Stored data
:::::
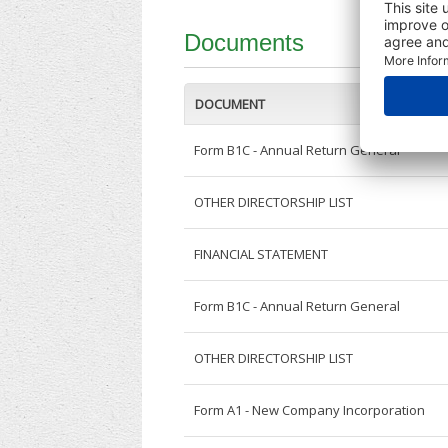
Documents
DOCUMENT
Form B1C - Annual Return General
OTHER DIRECTORSHIP LIST
FINANCIAL STATEMENT
Form B1C - Annual Return General
OTHER DIRECTORSHIP LIST
Form A1 - New Company Incorporation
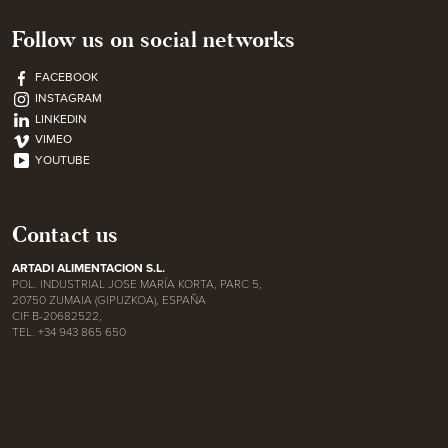
Follow us on social networks
FACEBOOK
INSTAGRAM
LINKEDIN
VIMEO
YOUTUBE
Contact us
ARTADI ALIMENTACION S.L.
POL. INDUSTRIAL JOSE MARÍA KORTA, PARC 5,
20750 ZUMAIA (GIPUZKOA), ESPAÑA
CIF B-20682522,
TEL. +34 943 865 650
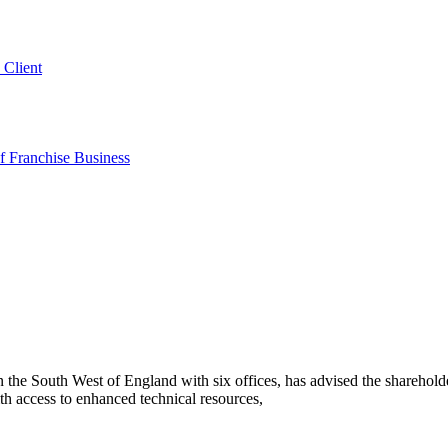
 Client
 Franchise Business
he South West of England with six offices, has advised the sharehold
h access to enhanced technical resources,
:::::
Could you return all of the entries above exactly, without any images?

Documents
DOCUMENT
Form B1C - Annual Return General
OTHER DIRECTORSHIP LIST
FINANCIAL STATEMENT
Form B1C - Annual Return General
OTHER DIRECTORSHIP LIST
Form A1 - New Company Incorporation
Follow us on social networks
FACEBOOK
INSTAGRAM
LINKEDIN
VIMEO
YOUTUBE
Contact us
ARTADI ALIMENTACION S.L.
POL. INDUSTRIAL JOSE MARÍA KORTA, PARC 5,
20750 ZUMAIA (GIPUZKOA), ESPAÑA
CIF B-20682522,
TEL. +34 943 865 650
 Client
 Franchise Business
he South West of England with six offices, has advised the sharehold
h access to enhanced technical resources,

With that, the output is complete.